With Canada and the Association of Southeast Asia Nations (ASEAN) to begin negotiations towards a Free Trade Agreement (FTA), it is important that companies and individuals understand the negotiating process and how they might be able to provide input and feedback to the negotiating team.

In this 3-part blog series, CABC Advocacy Chair Geoff Donald shares insight on the trade agreement negotiation process and encourages Canadian and ASEAN companies to join the CABC in its mission to facilitate closer Canada-ASEAN trade and investment ties.

Why negotiate a free trade agreement?

The purpose of any free trade agreement is to liberalise trade between partners and the benefits of such an agreement are maximised through the greatest possible coverage of goods and services.

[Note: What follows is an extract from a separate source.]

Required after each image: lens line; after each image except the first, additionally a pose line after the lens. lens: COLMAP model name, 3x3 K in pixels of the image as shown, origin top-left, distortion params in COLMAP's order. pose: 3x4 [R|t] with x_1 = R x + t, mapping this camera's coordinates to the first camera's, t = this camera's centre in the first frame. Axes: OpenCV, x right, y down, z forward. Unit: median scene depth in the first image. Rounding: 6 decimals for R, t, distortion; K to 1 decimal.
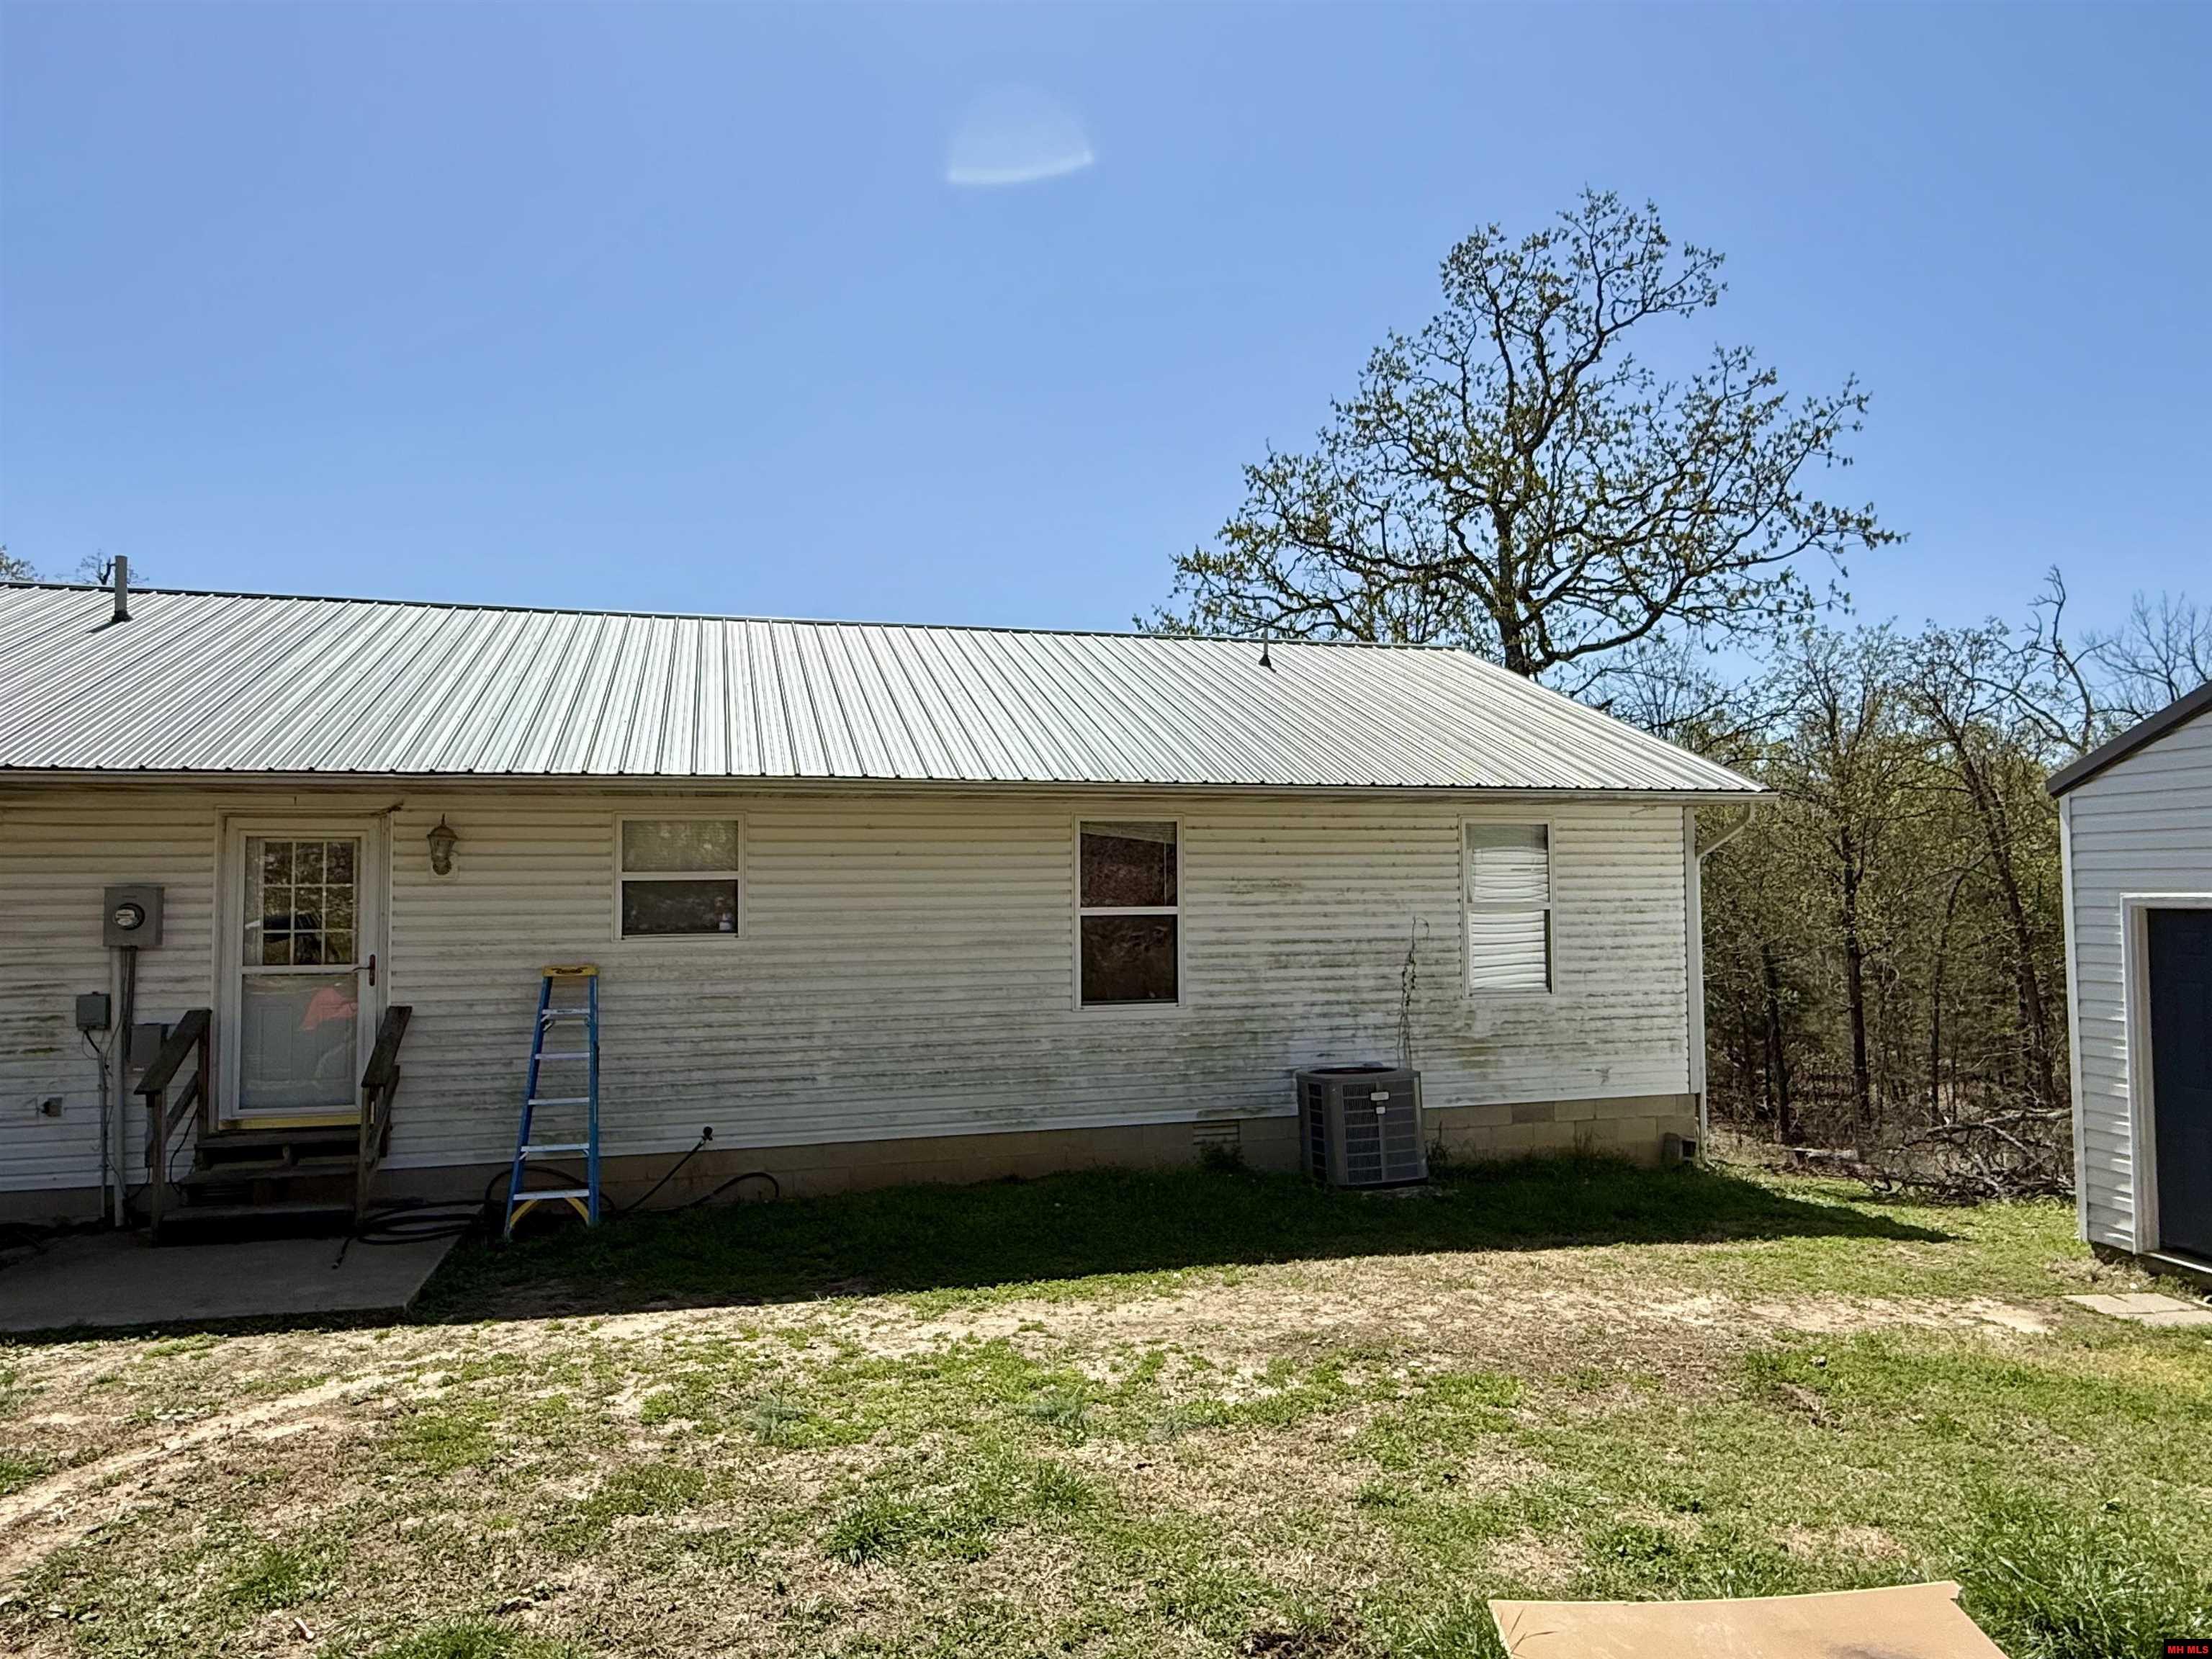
lens RADIAL K [[1331.1, 0, 1107.2], [0, 1331.1, 823.4], [0, 0, 1]] dist [-0.009435, -0.001124]
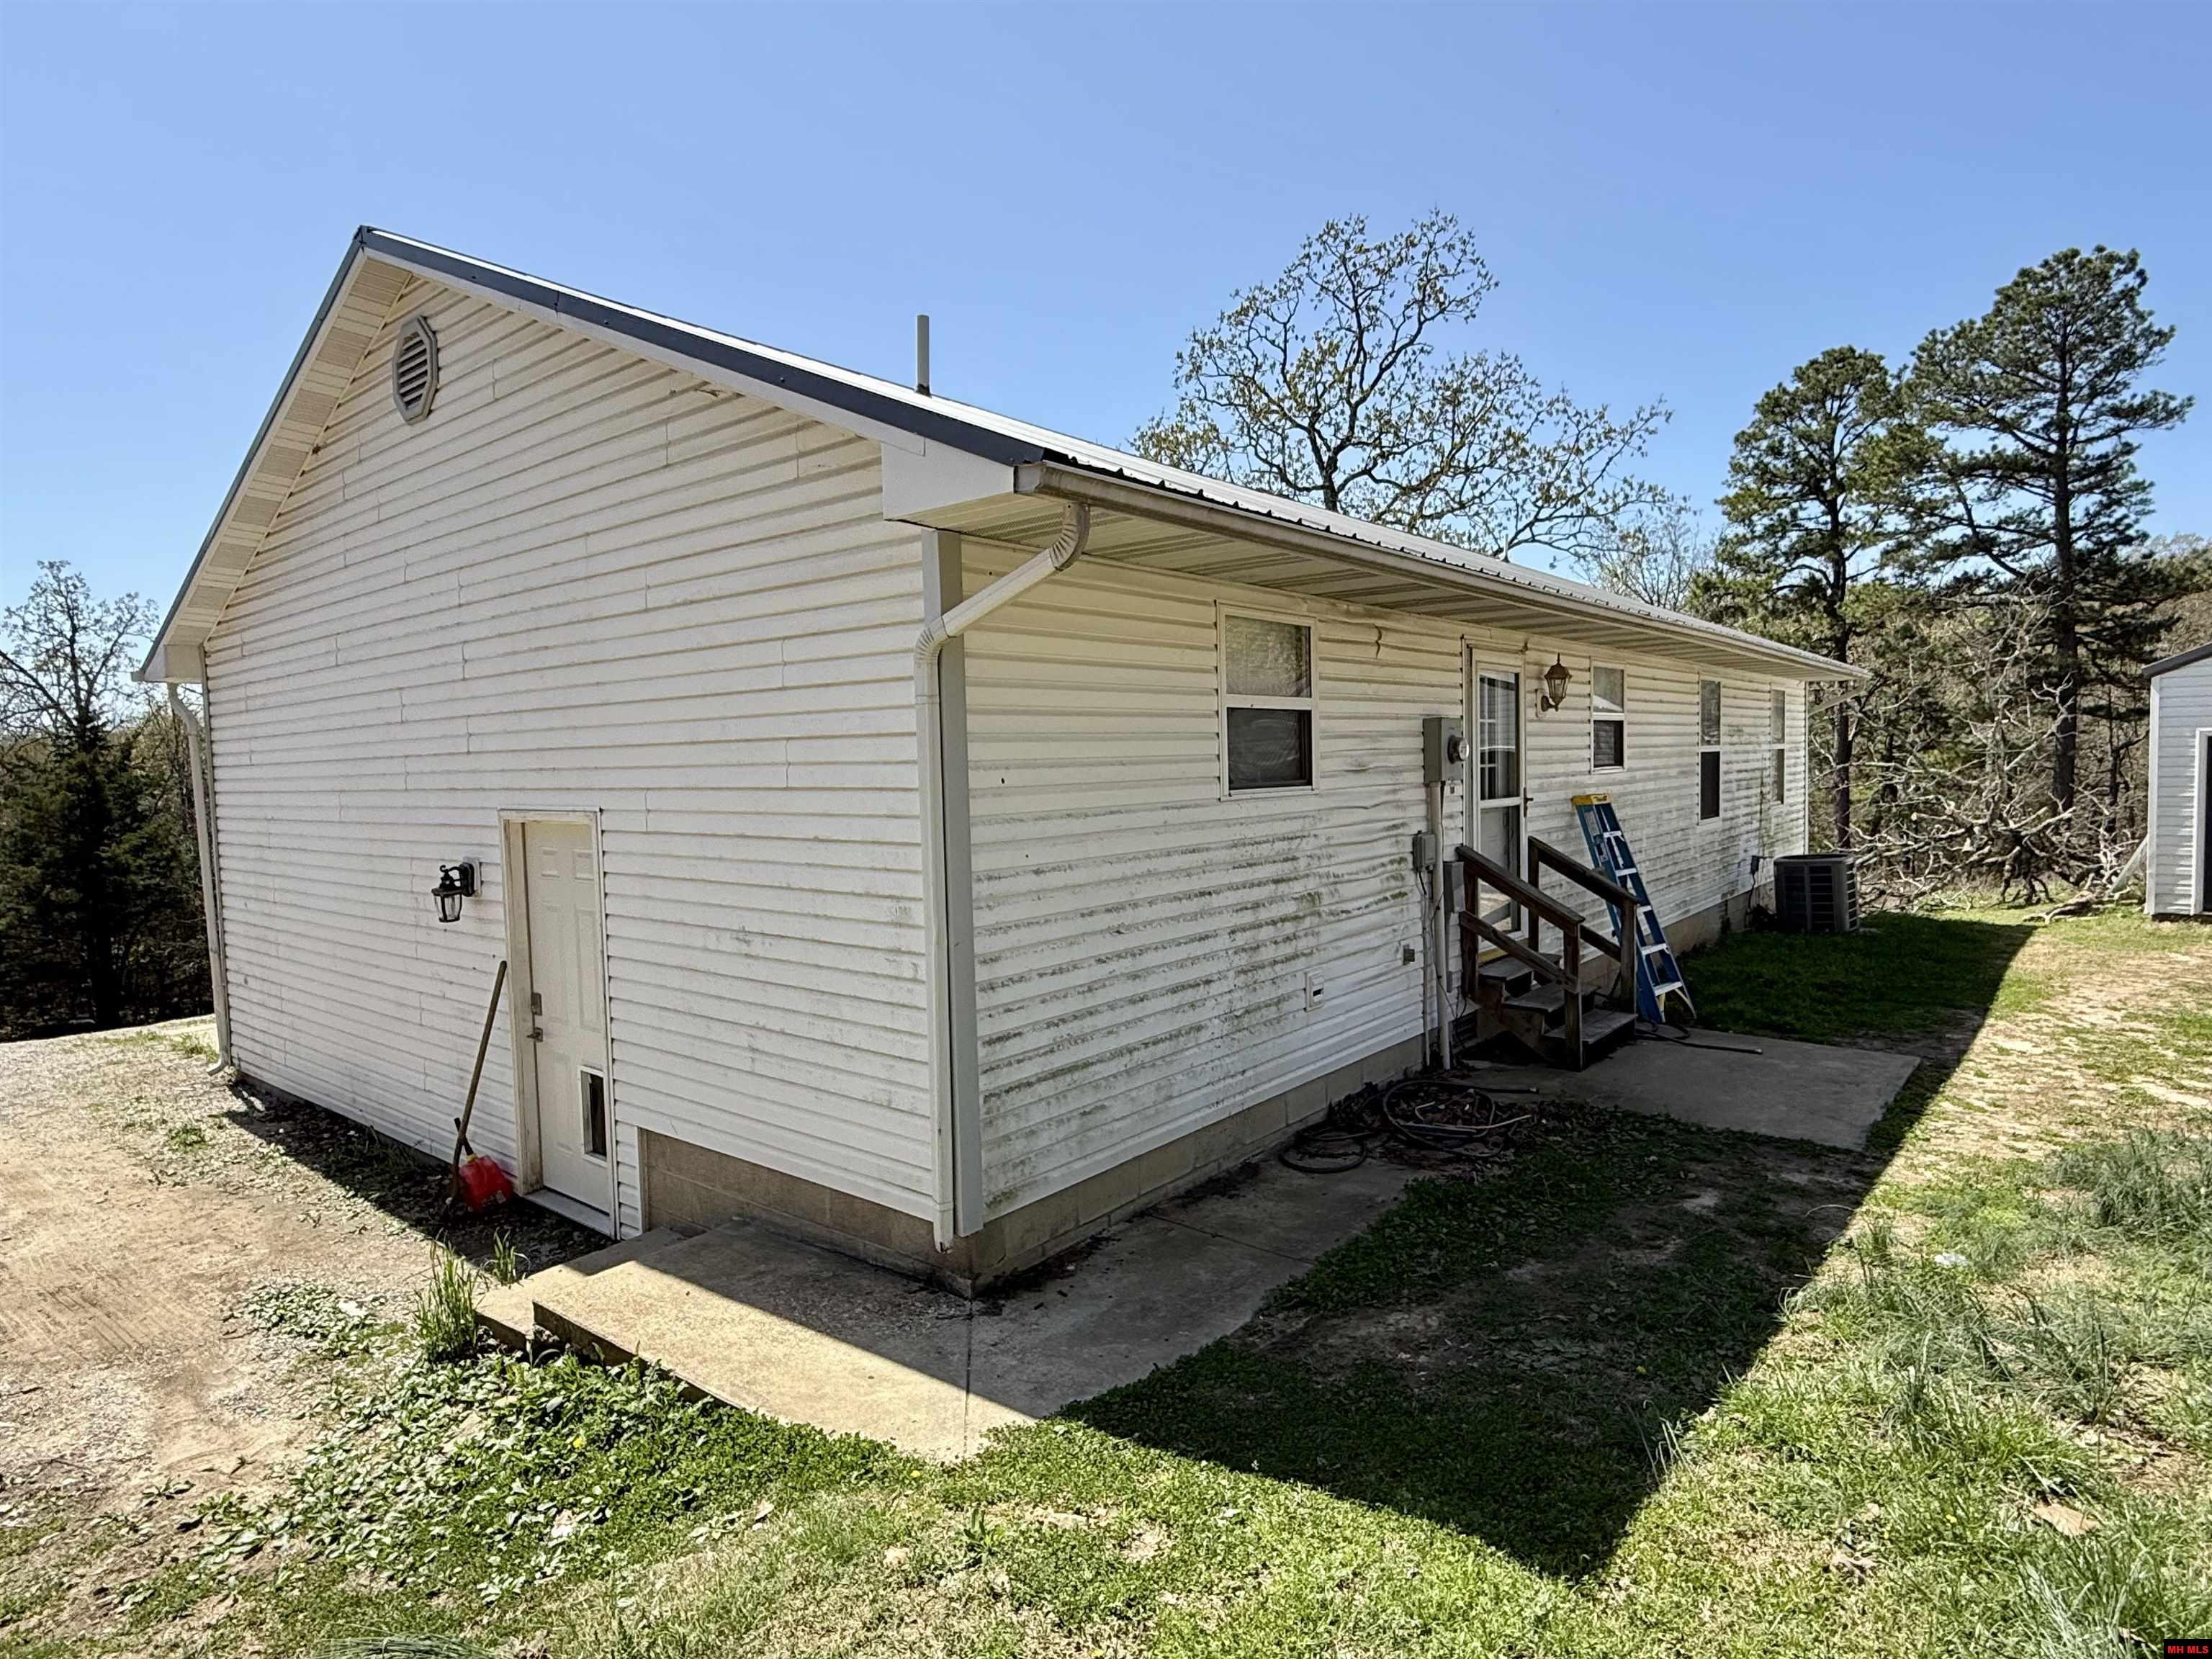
lens RADIAL K [[1227.0, 0, 1106.1], [0, 1227.0, 832.9], [0, 0, 1]] dist [0.001840, 0.000174]
pose [[0.833254, -0.049103, 0.550705, -1.296172], [0.002406, 0.996361, 0.085199, 0.049080], [-0.552884, -0.069667, 0.830340, 0.362839]]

For Canada, its trade agreements initially focused on the removal of tariff barriers and import restrictions. Trade agreements then shifted towards a focus on services, intellectual property, investment, and non-tariff barriers. The current Canadian government pursues a Progressive Trade agenda that looks to include provisions on issues such as greater transparency, trade and gender, workers’ rights, the environment, and small- and medium-sized enterprises in free trade agreements.

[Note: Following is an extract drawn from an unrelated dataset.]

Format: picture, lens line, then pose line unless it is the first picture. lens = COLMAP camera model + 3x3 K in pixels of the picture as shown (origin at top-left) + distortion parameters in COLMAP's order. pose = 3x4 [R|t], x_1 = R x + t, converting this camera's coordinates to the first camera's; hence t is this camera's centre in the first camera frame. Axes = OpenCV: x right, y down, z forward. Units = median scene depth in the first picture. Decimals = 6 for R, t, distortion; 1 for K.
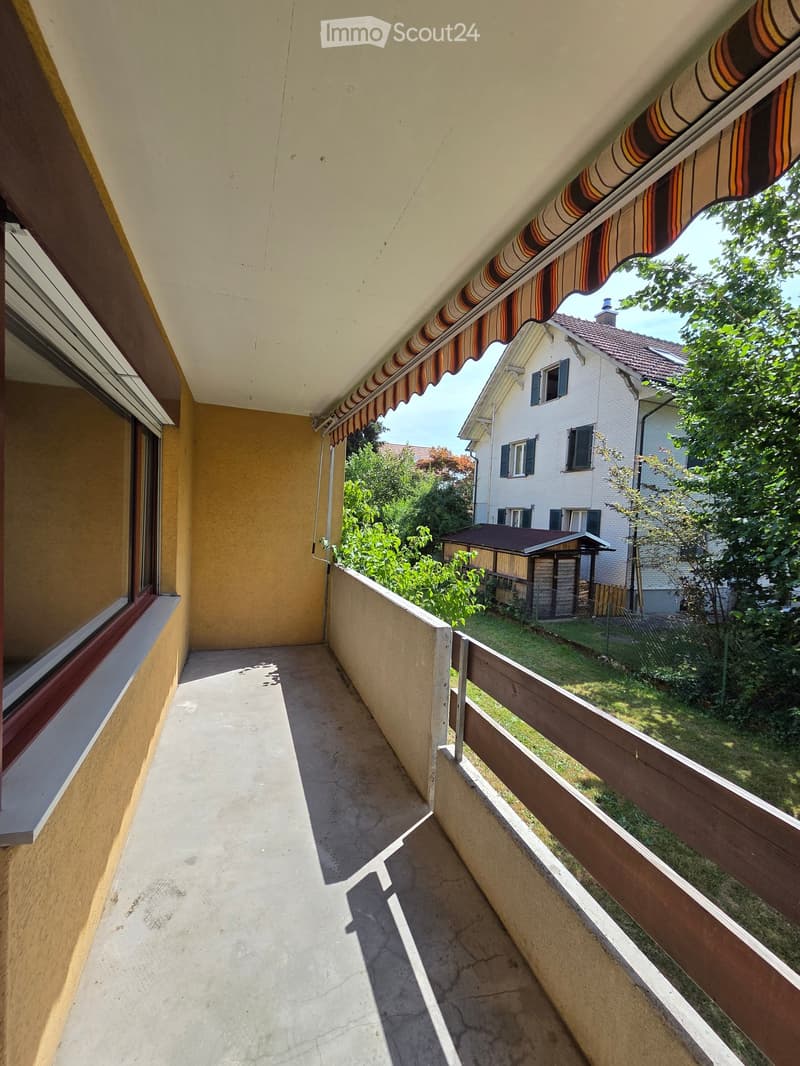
lens RADIAL K [[437.0, 0, 396.8], [0, 437.0, 528.5], [0, 0, 1]] dist [0.011097, -0.000260]
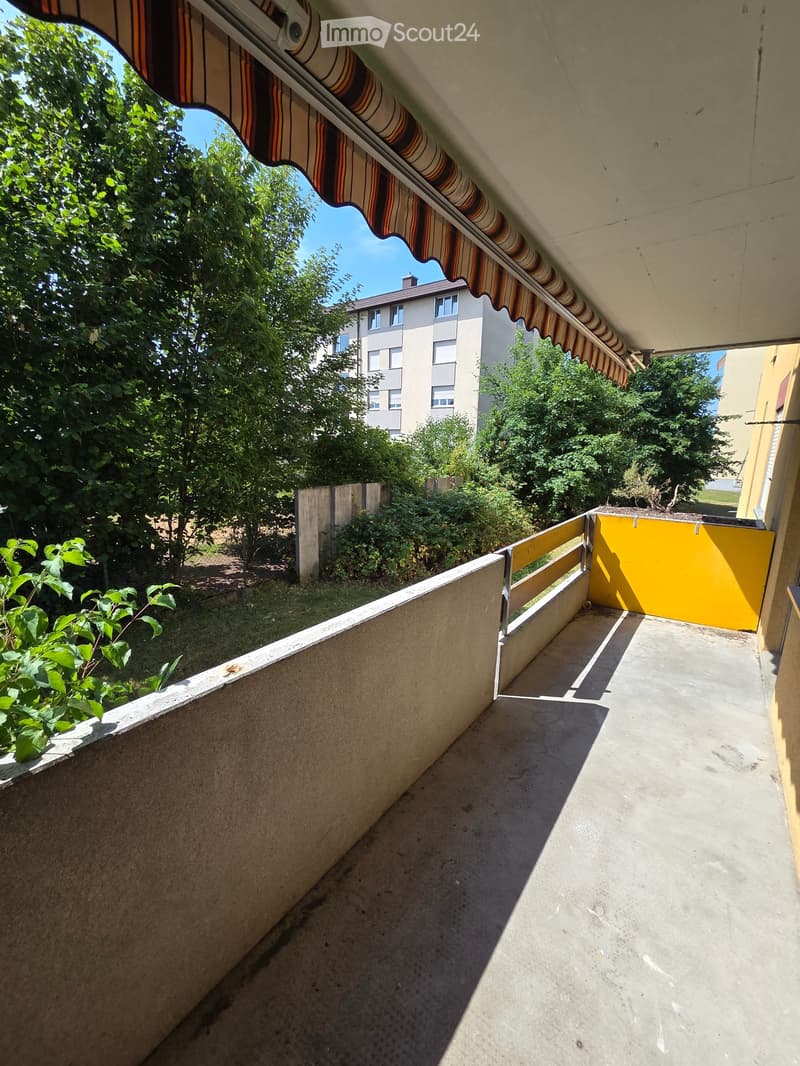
lens RADIAL K [[437.0, 0, 399.0], [0, 437.0, 532.2], [0, 0, 1]] dist [0.011097, -0.000260]
pose [[-0.550674, -0.215525, 0.806416, -0.396027], [-0.016359, 0.968692, 0.247725, -0.069488], [-0.834560, 0.123224, -0.536959, 1.084822]]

ASEAN countries have signed free trade agreements on a bilateral, regional, and global level, but these agreements focus on economic-based issues instead of the more progressive issues found in recent Canada trade agreements.

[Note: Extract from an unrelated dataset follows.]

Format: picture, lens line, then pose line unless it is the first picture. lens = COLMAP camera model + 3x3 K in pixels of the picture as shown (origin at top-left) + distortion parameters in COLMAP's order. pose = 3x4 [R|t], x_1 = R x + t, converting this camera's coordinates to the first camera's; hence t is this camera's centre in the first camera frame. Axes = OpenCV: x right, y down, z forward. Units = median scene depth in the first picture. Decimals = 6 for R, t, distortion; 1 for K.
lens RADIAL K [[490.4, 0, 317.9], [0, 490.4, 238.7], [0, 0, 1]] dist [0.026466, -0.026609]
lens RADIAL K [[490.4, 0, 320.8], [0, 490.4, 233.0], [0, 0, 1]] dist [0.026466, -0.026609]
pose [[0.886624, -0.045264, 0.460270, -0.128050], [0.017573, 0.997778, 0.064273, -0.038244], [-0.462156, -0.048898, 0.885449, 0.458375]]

Understanding the free trade negotiation process

The process for negotiating a free trade agreement is a long and technical one that includes multiple rounds of discussion and engagement with various stakeholders. To get a better understanding of the process, let’s look at the process from the Canadian point of view.

Identifying objectives

The negotiating process starts with Canada identifying its interests for the free trade agreement and the development of the specific objectives that negotiators should achieve to meet those overarching interests. These objectives can be broken down on a sector-by-sector basis or by subject area. These objectives will form the basis of Canada’s negotiating mandate which must be approved by the Federal Cabinet.

Expressing intent

Next, the Government of Canada will table in the House of Commons a Notice of Intent of entering free trade negotiations. This notice must be tabled at least ninety calendar days prior to the commencement of such negotiations. For the Canada-ASEAN Free Trade Agreement, Minister Mary Ng, tabled the Notice of Intent on November 24, 2021. This means that the earliest date formal negotiations can begin is February 22, 2022.

In addition, the objectives for the free trade negotiations must also be tabled at least thirty calendar days prior to the commencement of such negotiations. At this time, these objectives have not yet been submitted to Parliament.

During this time, the Government of Canada will appoint a chief negotiator for the free trade agreement. This individual is usually a member of Global Affairs Canada (which is the lead federal department on international treaty negotiations) and a professional diplomat. Canada has a strong bench of experienced trade negotiators due to its history of trade negotiations.

Start of formal negotiations

For the formal negotiations, working groups are established for each of the issue areas of the negotiation. In the case of Canada’s negotiation of the Comprehensive and Progressive Agreement for Trans-Pacific Partnership (CPTPP), there were over 21 separate working groups, which demonstrates the immense complexity and scope of a multilateral negotiation.

The actual negotiations are conducted in rounds with each round hosted by each party on an alternating basis. Each negotiating team lasts between three to five days. At the end of each round, a consolidated text is produced to confirm what has been agreed and to function as a record of the round.

At the conclusion of negotiations, the draft text is typically endorsed by each side’s chief negotiators, and the text of the agreement is sent for a legal review or “legal scrubbing” and translations. This is done to make sure that the text the negotiators have agreed on meets each side’s existing international obligations and to confirm that the language of the agreement meets the intention of the negotiators.

Signing to formalise the agreement

Once a free trade agreement is finalized and translated, the Cabinet will approve the document, and the Minister of Foreign Affairs or their designate can sign the agreement. The agreement is then tabled in the House of Commons for 21 days of debate and consideration.

In addition, legislation required to implement the agreement is often required and must be passed by Parliament and receive royal assent. At the time that the implementing legislation is introduced into Parliament, the Government will also table an economic impact assessment of the agreement as required by law.

Only after all the regulatory changes and legislative requirements are met, will the free trade agreement come into force.

The good news is that Canada is open to the process and progress of its trade negotiations and makes information available. However, this openness does require consent from a negotiating partner so the amount of information regarding each trade negotiation can vary.